SUPPLIED RECORDS:
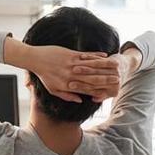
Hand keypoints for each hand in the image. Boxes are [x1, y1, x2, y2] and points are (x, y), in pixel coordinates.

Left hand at [3, 37, 120, 102]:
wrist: (36, 59)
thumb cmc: (44, 76)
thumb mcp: (53, 89)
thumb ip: (67, 96)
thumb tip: (80, 100)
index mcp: (67, 85)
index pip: (87, 89)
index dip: (99, 90)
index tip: (109, 90)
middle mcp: (71, 75)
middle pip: (92, 79)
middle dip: (106, 79)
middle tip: (118, 79)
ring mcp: (72, 64)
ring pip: (92, 66)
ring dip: (105, 66)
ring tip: (116, 66)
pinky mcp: (71, 54)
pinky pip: (87, 56)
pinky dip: (97, 56)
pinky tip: (105, 55)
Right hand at [69, 47, 140, 101]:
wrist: (126, 66)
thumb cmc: (114, 82)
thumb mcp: (111, 91)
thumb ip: (101, 96)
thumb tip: (94, 99)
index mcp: (113, 91)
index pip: (93, 90)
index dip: (81, 87)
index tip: (70, 85)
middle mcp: (115, 82)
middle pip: (95, 80)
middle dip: (82, 78)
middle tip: (70, 76)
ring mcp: (115, 72)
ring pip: (97, 70)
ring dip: (85, 68)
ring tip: (74, 68)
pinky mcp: (115, 63)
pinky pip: (102, 61)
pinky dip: (91, 59)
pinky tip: (81, 57)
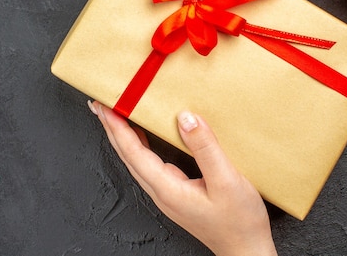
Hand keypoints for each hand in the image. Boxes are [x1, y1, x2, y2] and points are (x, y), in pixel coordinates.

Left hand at [88, 101, 276, 255]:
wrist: (246, 250)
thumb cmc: (239, 221)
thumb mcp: (227, 180)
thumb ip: (205, 148)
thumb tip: (185, 118)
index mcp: (167, 189)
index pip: (133, 152)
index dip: (117, 127)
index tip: (105, 106)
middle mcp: (161, 192)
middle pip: (127, 155)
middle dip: (112, 129)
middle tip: (100, 104)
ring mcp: (166, 194)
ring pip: (136, 160)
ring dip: (123, 136)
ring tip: (115, 115)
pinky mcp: (175, 193)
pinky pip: (149, 164)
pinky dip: (140, 145)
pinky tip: (142, 136)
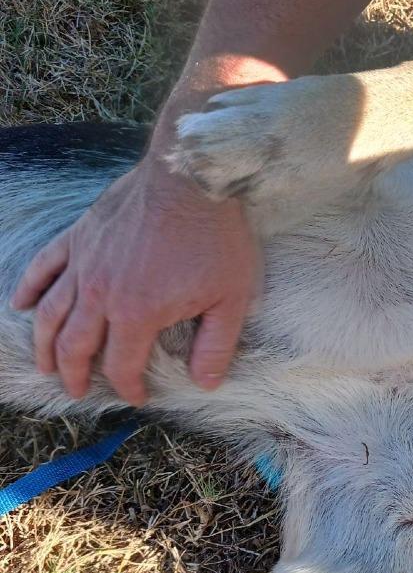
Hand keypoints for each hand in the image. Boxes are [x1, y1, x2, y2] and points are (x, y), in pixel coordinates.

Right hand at [11, 136, 260, 405]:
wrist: (193, 176)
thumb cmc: (217, 237)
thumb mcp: (232, 299)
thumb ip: (215, 346)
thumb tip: (205, 384)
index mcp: (137, 314)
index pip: (122, 365)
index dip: (129, 387)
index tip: (138, 396)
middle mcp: (100, 293)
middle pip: (74, 346)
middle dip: (75, 375)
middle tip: (78, 390)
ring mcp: (84, 262)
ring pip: (49, 313)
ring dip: (44, 344)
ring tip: (46, 365)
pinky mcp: (79, 235)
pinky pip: (43, 266)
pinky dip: (28, 288)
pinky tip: (20, 305)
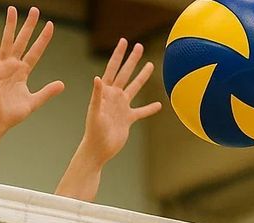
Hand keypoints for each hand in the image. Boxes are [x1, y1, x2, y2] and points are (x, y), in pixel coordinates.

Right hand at [0, 6, 64, 131]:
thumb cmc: (12, 114)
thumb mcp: (34, 101)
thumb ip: (47, 92)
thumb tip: (62, 84)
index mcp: (23, 72)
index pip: (35, 51)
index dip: (43, 39)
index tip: (50, 25)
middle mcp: (13, 66)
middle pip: (23, 41)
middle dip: (29, 26)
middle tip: (35, 10)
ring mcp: (2, 67)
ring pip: (8, 42)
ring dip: (11, 26)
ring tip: (13, 9)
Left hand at [78, 39, 163, 165]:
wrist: (98, 150)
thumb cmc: (93, 132)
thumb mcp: (95, 112)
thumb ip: (97, 96)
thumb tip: (97, 78)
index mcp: (105, 93)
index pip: (112, 69)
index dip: (118, 55)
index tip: (124, 41)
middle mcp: (114, 97)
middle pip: (125, 74)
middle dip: (131, 60)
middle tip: (138, 45)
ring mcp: (121, 107)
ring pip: (134, 88)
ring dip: (142, 77)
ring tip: (150, 65)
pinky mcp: (128, 119)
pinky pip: (141, 112)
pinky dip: (150, 108)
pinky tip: (159, 105)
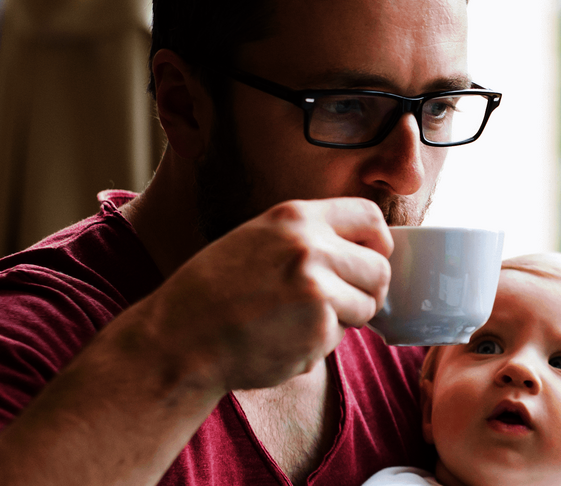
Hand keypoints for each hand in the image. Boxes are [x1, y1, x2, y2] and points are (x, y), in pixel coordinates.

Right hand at [125, 197, 393, 390]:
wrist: (180, 337)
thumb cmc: (217, 290)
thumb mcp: (260, 238)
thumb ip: (310, 237)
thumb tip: (368, 252)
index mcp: (296, 217)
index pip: (371, 217)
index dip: (377, 243)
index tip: (368, 260)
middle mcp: (310, 247)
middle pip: (380, 268)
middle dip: (366, 290)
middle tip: (336, 303)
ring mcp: (317, 289)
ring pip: (368, 305)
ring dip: (345, 319)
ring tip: (299, 319)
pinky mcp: (317, 330)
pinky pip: (340, 337)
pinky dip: (318, 344)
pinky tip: (282, 339)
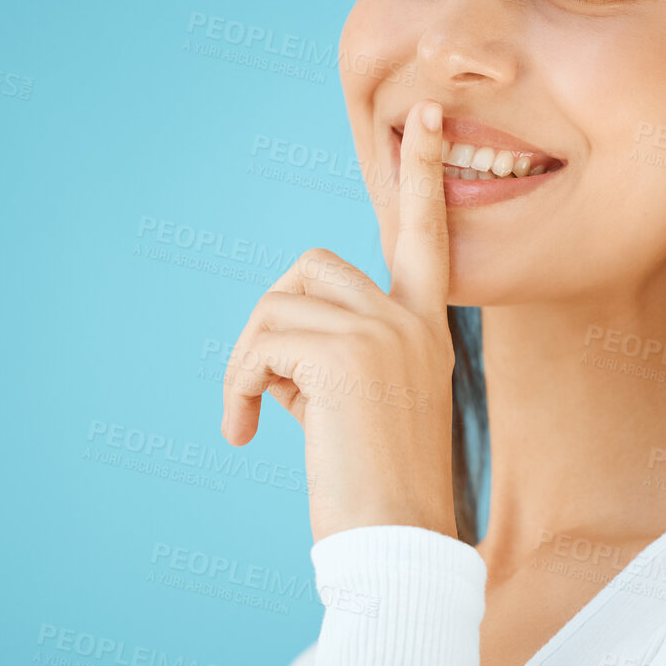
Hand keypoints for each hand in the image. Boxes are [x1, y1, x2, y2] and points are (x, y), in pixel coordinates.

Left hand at [220, 100, 457, 544]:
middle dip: (273, 318)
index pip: (426, 235)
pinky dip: (238, 385)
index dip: (424, 174)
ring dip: (250, 361)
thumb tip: (281, 336)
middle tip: (265, 388)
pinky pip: (261, 340)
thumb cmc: (380, 491)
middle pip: (311, 266)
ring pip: (277, 303)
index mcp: (426, 327)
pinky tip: (244, 432)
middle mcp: (411, 319)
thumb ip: (343, 353)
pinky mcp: (345, 354)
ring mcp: (384, 332)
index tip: (427, 119)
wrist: (399, 546)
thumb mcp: (371, 406)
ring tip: (257, 417)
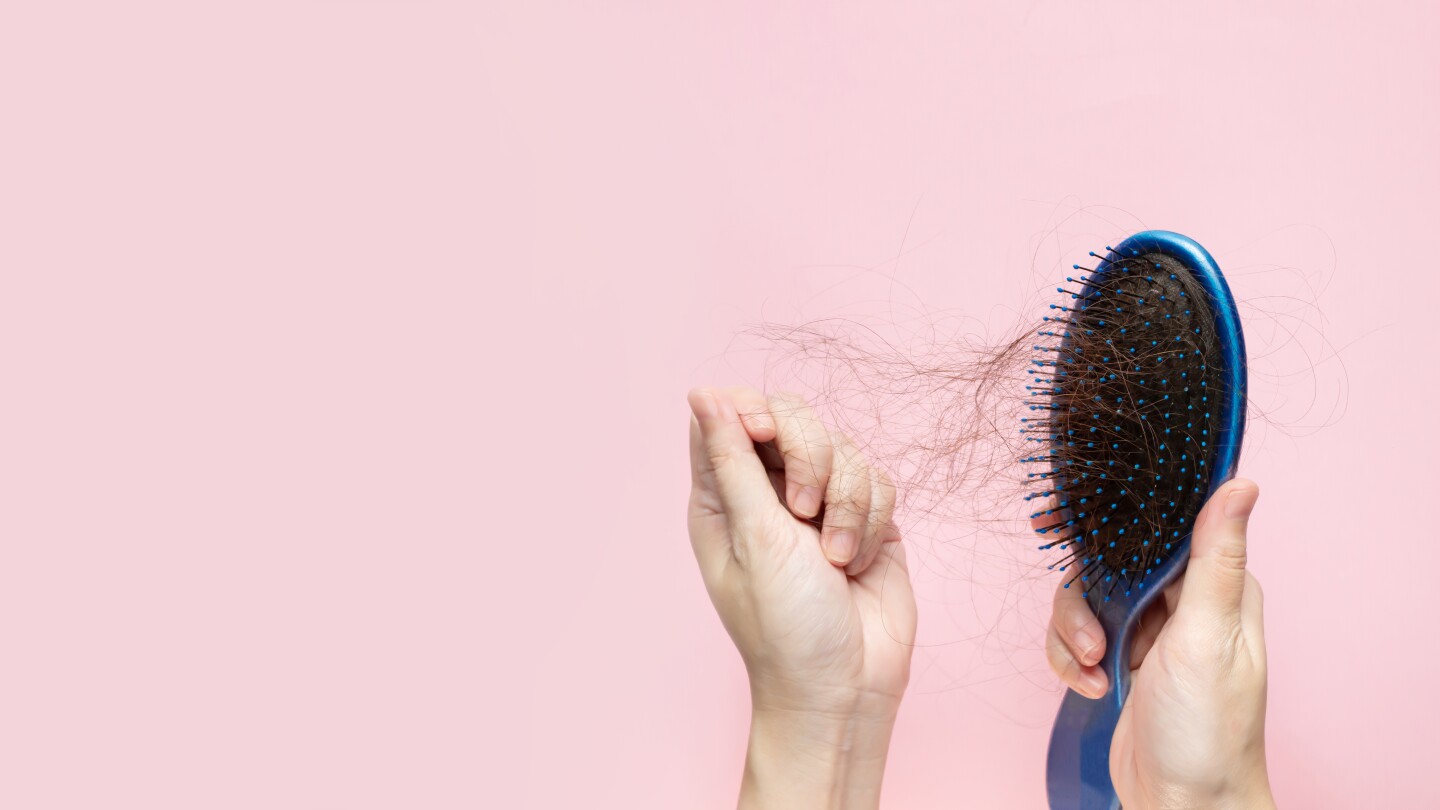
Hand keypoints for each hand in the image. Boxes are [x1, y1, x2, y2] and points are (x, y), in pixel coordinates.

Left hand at [687, 386, 915, 808]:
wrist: (846, 686)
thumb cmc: (785, 625)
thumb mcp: (754, 537)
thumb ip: (733, 459)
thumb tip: (702, 392)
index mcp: (724, 494)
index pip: (733, 412)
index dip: (755, 411)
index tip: (766, 435)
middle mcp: (770, 492)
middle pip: (795, 417)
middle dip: (811, 457)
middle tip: (803, 512)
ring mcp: (821, 504)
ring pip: (846, 449)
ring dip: (846, 504)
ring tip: (833, 559)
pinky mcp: (866, 519)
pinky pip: (880, 480)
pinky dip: (871, 521)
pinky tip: (856, 563)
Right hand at [1044, 478, 1276, 809]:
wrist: (1181, 805)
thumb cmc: (1208, 730)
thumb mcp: (1207, 637)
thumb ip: (1213, 560)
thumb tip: (1241, 483)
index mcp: (1217, 586)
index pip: (1158, 526)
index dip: (1111, 519)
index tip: (1060, 516)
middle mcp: (1183, 602)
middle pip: (1107, 560)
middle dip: (1084, 599)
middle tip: (1088, 637)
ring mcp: (1149, 631)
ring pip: (1084, 598)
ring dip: (1073, 634)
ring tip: (1092, 669)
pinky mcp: (1121, 658)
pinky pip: (1073, 636)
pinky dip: (1069, 660)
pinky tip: (1091, 686)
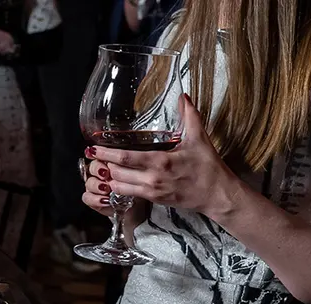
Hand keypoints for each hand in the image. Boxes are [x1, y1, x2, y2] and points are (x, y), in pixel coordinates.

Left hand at [87, 96, 245, 217]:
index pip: (125, 158)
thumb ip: (190, 117)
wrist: (217, 195)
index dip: (106, 154)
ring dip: (109, 178)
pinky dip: (118, 187)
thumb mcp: (199, 139)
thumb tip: (183, 97)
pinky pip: (129, 195)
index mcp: (161, 162)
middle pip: (116, 173)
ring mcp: (152, 191)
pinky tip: (116, 179)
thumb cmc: (209, 168)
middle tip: (95, 156)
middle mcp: (153, 178)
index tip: (93, 148)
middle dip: (103, 165)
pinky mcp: (154, 200)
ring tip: (103, 167)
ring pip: (119, 187)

TASK OBJECTIVE: In the listing above, find the line with "wrist: (846, 686)" and the line with "middle mcp: (1183, 602)", then reproduce both and every line between them exactly.

RESPONSE TO THIS EXERCISE:
wrist: (846, 686)
thumb cmc: (785, 625)
thumb mcp: (754, 537)
thumb ip: (733, 459)
thumb tip: (702, 392)
index mcp: (724, 494)
index pip: (733, 412)
index dip: (755, 411)
index tip: (766, 435)
middle mcp: (770, 492)
middle pip: (795, 417)
middle dip: (811, 457)
middle tip: (803, 512)
ring mcp: (821, 504)
ring pip: (846, 449)
ring dip: (846, 504)
ring tip: (833, 559)
pinky mcp: (866, 519)
pinky pip: (880, 480)
pinky dip: (871, 521)
pinky tip: (856, 563)
Right hand at [1044, 478, 1276, 809]:
wrist: (1181, 805)
thumb cmc: (1208, 730)
thumb mcp: (1207, 637)
thumb ip: (1213, 560)
thumb tip: (1241, 483)
index mcp: (1217, 586)
index pip: (1158, 526)
index dip: (1111, 519)
index tip: (1060, 516)
middle mcp: (1183, 602)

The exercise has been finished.